Problem to work on | Take each line in the entries below that holds "Rinaldi" and show it.

┌─ Records to process

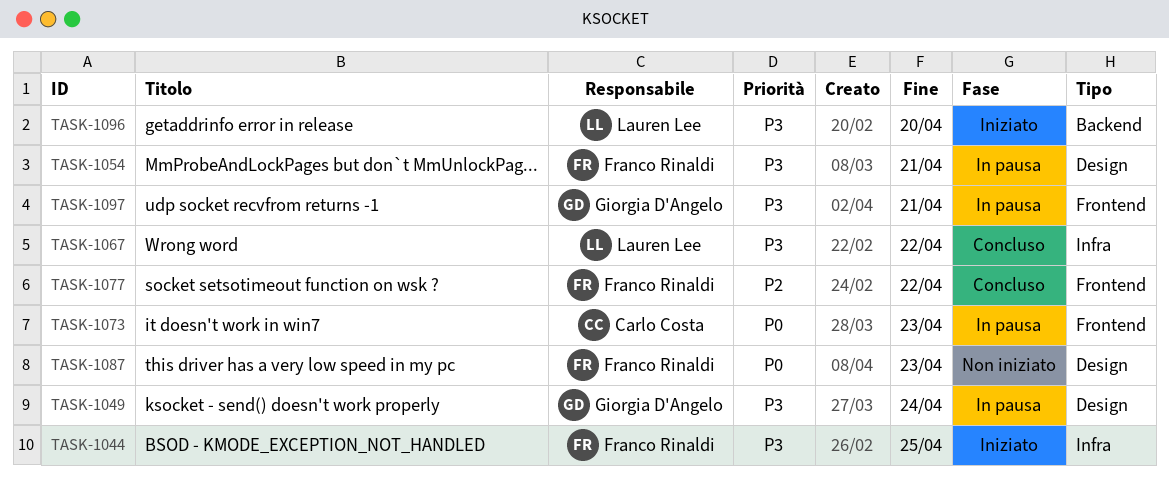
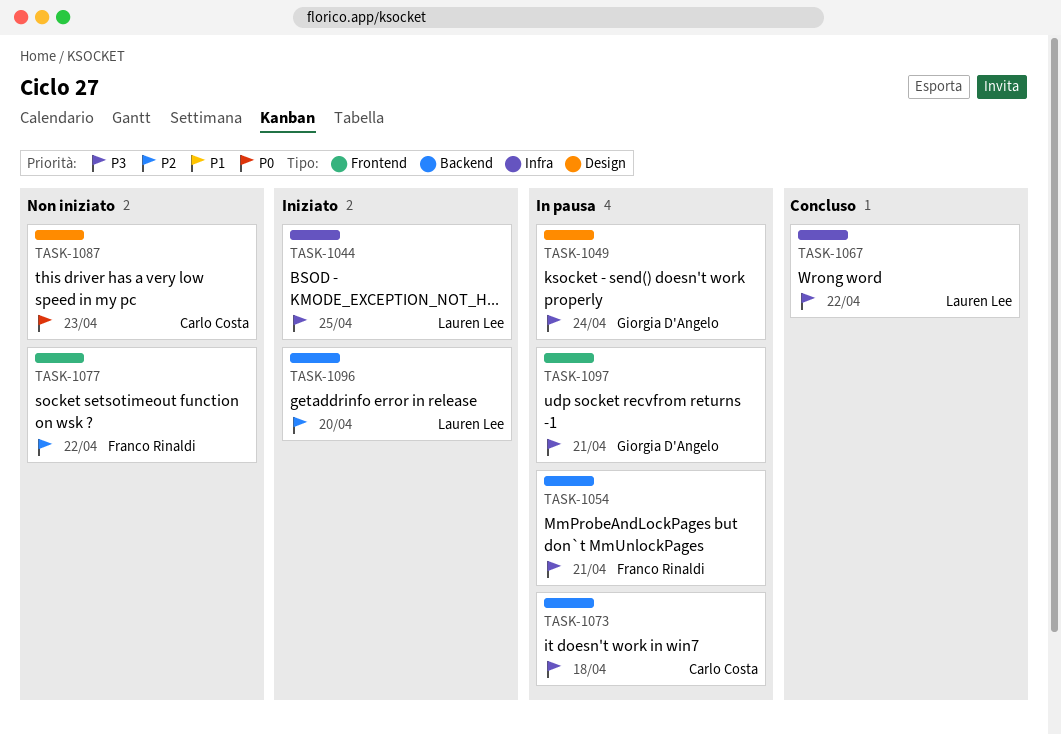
TASK-1044, owner: Franco Rinaldi -> Lauren Lee
TASK-1054, label: Design -> Backend
TASK-1073, priority: P0 -> P3
TASK-1073, label: Frontend -> Backend
TASK-1073, due: Apr 23 -> Apr 18
TASK-1077, status: Concluso -> Non iniziato
TASK-1087, owner: Franco Rinaldi -> Carlo Costa
TASK-1096, priority: P3 -> P2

└─

Answer area |
TASK-1044, owner: Franco Rinaldi -> Lauren Lee
TASK-1087, owner: Franco Rinaldi -> Carlo Costa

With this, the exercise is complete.